### Extrait du texte

──────

    3
    Samedi 29 Décembre 2007 à 17:03
    Dépendance...
    Merci Kiki, & bonnes fêtes à toi aussi ! Oui, Moi, je comprends bien cela : le formatage a été tel à ce sujet qu'il est parfois difficile, même en étant féministe radicale, de se défaire d'une image d'homme idéal qu'on voudrait bien chérir (on y pense d'ailleurs souvent après s'être coltinée un macho). Personnellement, même si je n'ai jamais vraiment souhaité vivre en couple ou fonder une famille, je me surprends parfois à aspirer à un partenaire (plutôt "un" que "une", sans doute parce-que j'attire davantage d'hommes ?!) humaniste, doux, doté d'un esprit critique allant jusqu'à l'engagement, & avec qui je pourrais m'enrichir, sexuellement et spirituellement. Ce qui me dégoûte par dessus tout, ce sont ces couples qui s'établissent par confort-misme ou dépit, en attendant mieux, genre "faute de grives", quoi... Et j'en connais pas mal, qu'ils l'avouent franchement ou qu'ils se confient poco a poco. Pour en revenir aux femmes, c'est un gros problème qui les pousse parfois à moult concessions (mais on en avait déjà parlé ;o)). Foutu mythe de l'amour chevaleresque !
    4
    moi
    Samedi 29 Décembre 2007 à 18:09
    oui
    Oui on en a parlé et aïe aïe ... entre les transferts, les besoins de voir du monde et la propagande couple, je dois dire que j'ai encore du chemin à faire. Au fond, je crois que ce qui me manque le plus parfois, c'est de voir des gens qui partagent mes convictions et soyons honnête la tendresse. Merci de ta compréhesnion Cha, je comprends parfaitement tes aspirations et je pense avoir les mêmes.
    5
    Lundi 31 Décembre 2007 à 17:30
    c'est juste
    C'est bien ainsi qu'il faut poser le problème, en introduisant l'idée qu'une femme puisse d'abord exister par elle-même et être reconnue en fonction de ce qu'elle est, de ce qu’elle est devenue à partir de ses expériences intimes et publiques. Une femme ayant vécu entourée par des machos n'aura comme langage que celui de la dépendance. C'est pourquoi je dis merci aux féministes qui se sont battues pour l'égalité des droits. Rien n'étant définitivement acquis dans ce domaine, il faut continuer la lutte pour l'indépendance, pour que personne ne soit jamais choqué par une femme qui parle en son propre nom et pour que personne ne se sente autorisé à la rabaisser s’il l’entend faire des discours qui présentent un point de vue original. Pour que personne ne prenne pour du délire ce que les femmes disent avec sérieux. La réelle folie c'est de renoncer à l’usage de l’intelligence.

──────

### Consigne
Poursuivez, s'il vous plaît, l'échange de commentaires sur le féminisme et la dépendance amoureuse, en reprenant après la dernière phrase du dernier message.

──────

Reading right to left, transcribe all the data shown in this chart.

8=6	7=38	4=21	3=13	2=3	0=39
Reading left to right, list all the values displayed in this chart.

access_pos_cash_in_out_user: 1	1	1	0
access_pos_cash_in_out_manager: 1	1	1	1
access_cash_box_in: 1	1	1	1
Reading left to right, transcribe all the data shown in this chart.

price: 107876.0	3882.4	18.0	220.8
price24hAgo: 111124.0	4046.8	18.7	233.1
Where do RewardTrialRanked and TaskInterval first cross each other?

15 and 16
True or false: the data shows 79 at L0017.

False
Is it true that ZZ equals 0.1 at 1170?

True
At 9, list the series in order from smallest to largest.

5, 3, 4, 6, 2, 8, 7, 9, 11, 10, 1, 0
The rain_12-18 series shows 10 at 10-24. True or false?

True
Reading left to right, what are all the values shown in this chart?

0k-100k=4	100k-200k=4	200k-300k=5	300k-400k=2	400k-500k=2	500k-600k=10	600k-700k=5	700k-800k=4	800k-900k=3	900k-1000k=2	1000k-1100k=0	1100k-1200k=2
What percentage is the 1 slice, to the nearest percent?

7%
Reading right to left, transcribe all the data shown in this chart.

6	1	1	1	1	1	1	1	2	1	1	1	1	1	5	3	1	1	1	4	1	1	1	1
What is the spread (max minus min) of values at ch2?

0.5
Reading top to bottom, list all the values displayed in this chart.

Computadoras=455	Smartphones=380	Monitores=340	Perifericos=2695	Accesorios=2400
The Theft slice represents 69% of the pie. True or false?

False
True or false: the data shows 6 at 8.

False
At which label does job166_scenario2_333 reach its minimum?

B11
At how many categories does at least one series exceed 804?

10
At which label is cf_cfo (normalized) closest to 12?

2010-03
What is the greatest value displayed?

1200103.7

──────

### Votre réponse
    6
    Jeudi 3 Janvier 2008 à 11:48
    c'est toujours un problème ...
    Précisément et quand je vois les jouets pour filles ... princesse charmante en attente toujours du prince ... alors que celui sensé jouer le prince ne reçoit aucune instruction dans ce sens là, bien au contraire on lui apprend à dominer, à jouer à la guerre, au plus fort, plus rapide etc.... ben je me dis qu'on prépare encore de belles emm... aux jeunes filles de demain avec ces illusions de pacotille ! ;o((
    7
    Mercredi 9 Janvier 2008 à 16:07
    Oui, de belles emmerdes...
    ... & pendant qu'elles se focaliseront sur leurs "histoires de cœur", elles s'occuperont déjà beaucoup moins de tout ce qui a trait au monde, à l'actualité, etc. Superbement bien ficelé, ce truc (argh). C'est sans doute même avec ces conditionnements que certaines se retrouvent sur SOS-déprime ou chez certains psys peu scrupuleux du bien-être humain...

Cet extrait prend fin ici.